= Beginning of Section =
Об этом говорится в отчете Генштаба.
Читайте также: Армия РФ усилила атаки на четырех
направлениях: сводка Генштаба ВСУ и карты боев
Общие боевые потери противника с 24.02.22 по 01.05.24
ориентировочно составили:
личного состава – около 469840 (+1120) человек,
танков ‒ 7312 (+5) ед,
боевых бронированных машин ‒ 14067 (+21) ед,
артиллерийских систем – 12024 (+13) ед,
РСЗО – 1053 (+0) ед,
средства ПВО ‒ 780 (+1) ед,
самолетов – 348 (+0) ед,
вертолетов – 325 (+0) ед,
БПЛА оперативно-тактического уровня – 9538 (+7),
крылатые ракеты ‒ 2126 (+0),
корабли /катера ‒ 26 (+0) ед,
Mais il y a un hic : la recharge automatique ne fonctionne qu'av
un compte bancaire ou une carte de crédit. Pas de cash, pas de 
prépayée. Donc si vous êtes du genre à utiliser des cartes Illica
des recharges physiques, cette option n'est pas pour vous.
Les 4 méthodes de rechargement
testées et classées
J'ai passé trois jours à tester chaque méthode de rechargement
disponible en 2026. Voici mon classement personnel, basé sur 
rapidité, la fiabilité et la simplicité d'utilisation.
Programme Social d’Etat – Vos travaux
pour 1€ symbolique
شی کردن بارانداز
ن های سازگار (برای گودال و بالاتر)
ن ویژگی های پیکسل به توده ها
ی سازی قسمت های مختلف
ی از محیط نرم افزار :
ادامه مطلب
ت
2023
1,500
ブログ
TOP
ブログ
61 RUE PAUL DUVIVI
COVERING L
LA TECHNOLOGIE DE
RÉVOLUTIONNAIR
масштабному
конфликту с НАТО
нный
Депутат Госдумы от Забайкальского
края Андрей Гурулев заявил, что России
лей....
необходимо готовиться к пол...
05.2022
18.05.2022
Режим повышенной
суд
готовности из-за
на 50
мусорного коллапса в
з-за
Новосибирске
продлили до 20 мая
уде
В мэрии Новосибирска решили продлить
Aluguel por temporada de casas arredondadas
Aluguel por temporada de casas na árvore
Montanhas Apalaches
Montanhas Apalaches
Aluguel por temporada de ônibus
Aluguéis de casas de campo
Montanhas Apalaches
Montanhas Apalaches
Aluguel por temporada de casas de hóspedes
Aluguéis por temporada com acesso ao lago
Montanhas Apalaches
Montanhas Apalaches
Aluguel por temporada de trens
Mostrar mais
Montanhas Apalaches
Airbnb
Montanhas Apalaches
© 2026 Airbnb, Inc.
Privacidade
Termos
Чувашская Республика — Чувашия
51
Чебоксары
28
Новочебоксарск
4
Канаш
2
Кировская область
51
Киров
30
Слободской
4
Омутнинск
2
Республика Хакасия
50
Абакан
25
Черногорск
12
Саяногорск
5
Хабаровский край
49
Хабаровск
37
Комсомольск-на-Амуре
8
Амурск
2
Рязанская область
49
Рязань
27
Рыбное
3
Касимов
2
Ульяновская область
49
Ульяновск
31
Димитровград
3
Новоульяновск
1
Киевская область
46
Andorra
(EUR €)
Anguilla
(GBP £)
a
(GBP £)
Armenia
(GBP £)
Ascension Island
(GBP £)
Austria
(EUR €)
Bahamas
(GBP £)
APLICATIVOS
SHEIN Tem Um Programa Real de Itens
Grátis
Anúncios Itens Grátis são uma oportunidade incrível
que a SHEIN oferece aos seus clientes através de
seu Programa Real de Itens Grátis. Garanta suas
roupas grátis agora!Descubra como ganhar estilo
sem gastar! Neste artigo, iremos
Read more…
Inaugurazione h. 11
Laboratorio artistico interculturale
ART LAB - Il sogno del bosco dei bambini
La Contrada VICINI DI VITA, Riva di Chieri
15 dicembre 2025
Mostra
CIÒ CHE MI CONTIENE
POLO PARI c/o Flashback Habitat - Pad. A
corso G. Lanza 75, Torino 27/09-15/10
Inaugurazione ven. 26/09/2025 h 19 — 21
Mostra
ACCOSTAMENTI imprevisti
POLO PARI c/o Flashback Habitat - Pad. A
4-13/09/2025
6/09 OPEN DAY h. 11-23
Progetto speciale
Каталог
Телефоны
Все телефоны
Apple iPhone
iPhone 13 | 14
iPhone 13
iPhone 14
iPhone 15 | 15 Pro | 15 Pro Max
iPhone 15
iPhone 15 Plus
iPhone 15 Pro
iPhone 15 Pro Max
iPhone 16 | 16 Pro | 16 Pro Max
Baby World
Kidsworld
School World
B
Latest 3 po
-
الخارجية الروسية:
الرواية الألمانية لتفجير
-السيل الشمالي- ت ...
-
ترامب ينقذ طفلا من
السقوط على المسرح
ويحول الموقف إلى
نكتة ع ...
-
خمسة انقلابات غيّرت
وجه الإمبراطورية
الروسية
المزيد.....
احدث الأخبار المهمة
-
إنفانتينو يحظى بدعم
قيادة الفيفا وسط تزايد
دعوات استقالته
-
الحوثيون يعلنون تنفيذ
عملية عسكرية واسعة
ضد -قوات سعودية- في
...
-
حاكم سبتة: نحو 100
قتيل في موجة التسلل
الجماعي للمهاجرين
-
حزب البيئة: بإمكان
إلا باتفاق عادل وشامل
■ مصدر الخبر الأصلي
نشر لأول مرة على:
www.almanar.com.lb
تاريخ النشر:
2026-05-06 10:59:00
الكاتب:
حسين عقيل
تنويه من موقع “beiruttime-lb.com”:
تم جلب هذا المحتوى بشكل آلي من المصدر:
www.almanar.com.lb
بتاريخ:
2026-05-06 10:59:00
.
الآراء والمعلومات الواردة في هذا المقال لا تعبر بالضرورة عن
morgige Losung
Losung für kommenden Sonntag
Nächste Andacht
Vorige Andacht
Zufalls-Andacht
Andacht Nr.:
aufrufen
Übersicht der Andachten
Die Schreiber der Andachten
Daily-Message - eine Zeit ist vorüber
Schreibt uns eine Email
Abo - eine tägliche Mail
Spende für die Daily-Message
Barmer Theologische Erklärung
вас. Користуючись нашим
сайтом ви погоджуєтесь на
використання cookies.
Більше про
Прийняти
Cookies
= End of Section =
Search the listing above for the string "Losung". Copy every line that contains it.

morgige Losung
Losung für kommenden Sonntag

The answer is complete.